Data to process ->

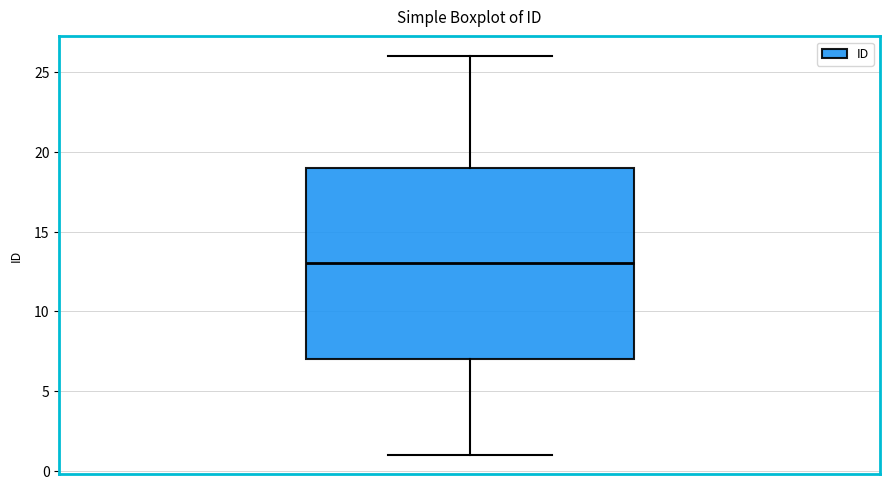

Where does the median line of the box sit on the y-axis? The values are not printed on the chart, so give them approximately, as read against the axis.

13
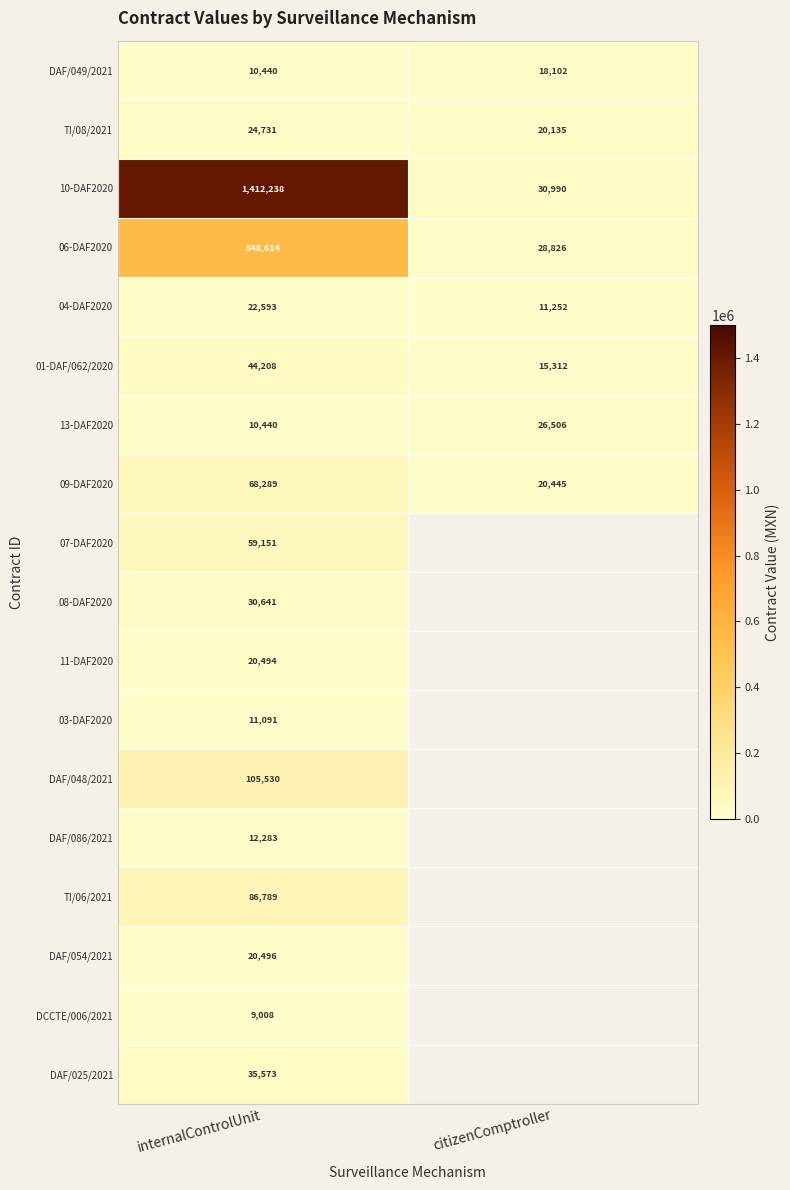

Which has a higher value, internalControlUnit or citizenComptroller?

citizenComptroller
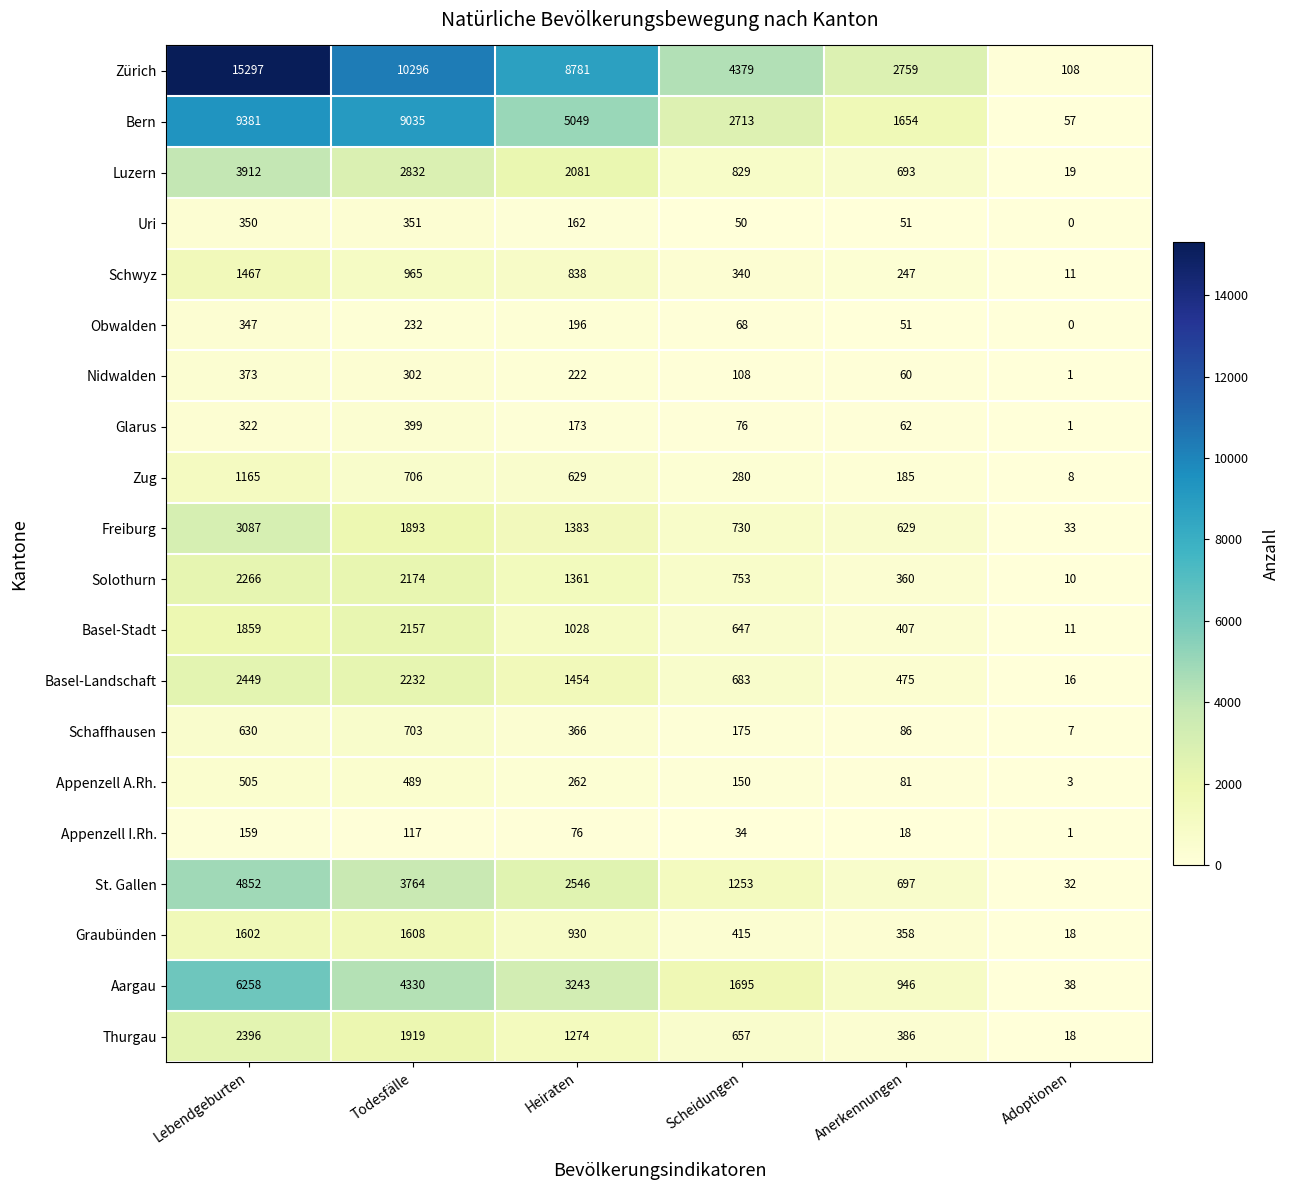

What is the difference between the highest and lowest values at Lebendgeburten?

15138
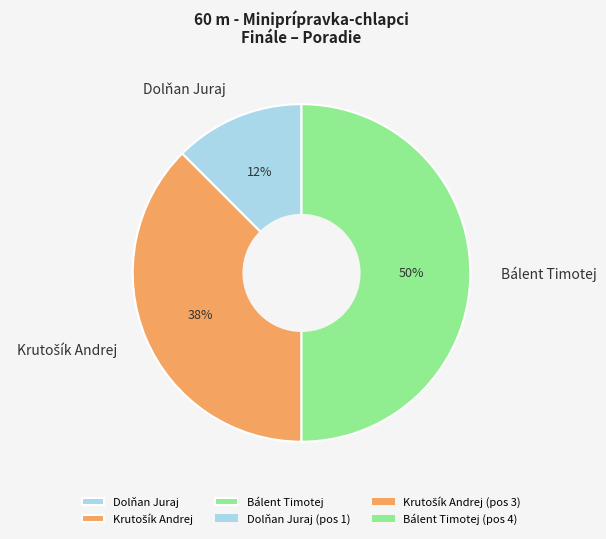

True or false: Bálent Timotej accounts for 58% of the total.

False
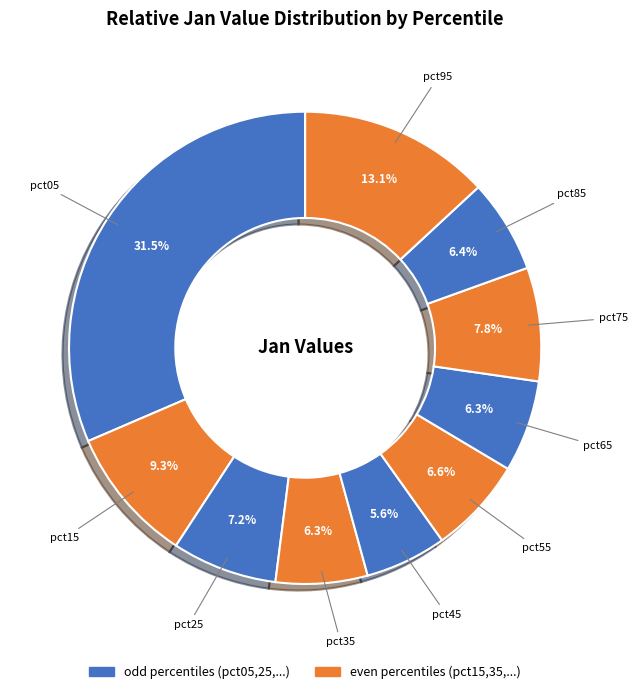

Count the number of slices in the pie.

10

Exercise prompt ->
Set out the whole listing above as a numbered list, skipping blank lines and leaving the pictures out.

Task solution ->
1. Where does the median line of the box sit on the y-axis? The values are not printed on the chart, so give them approximately, as read against the axis.
2. 13
3. Which has a higher value, internalControlUnit or citizenComptroller?
4. citizenComptroller
5. What is the difference between the highest and lowest values at Lebendgeburten?
6. 15138
7. True or false: Bálent Timotej accounts for 58% of the total.
8. False
9. Count the number of slices in the pie.
10. 10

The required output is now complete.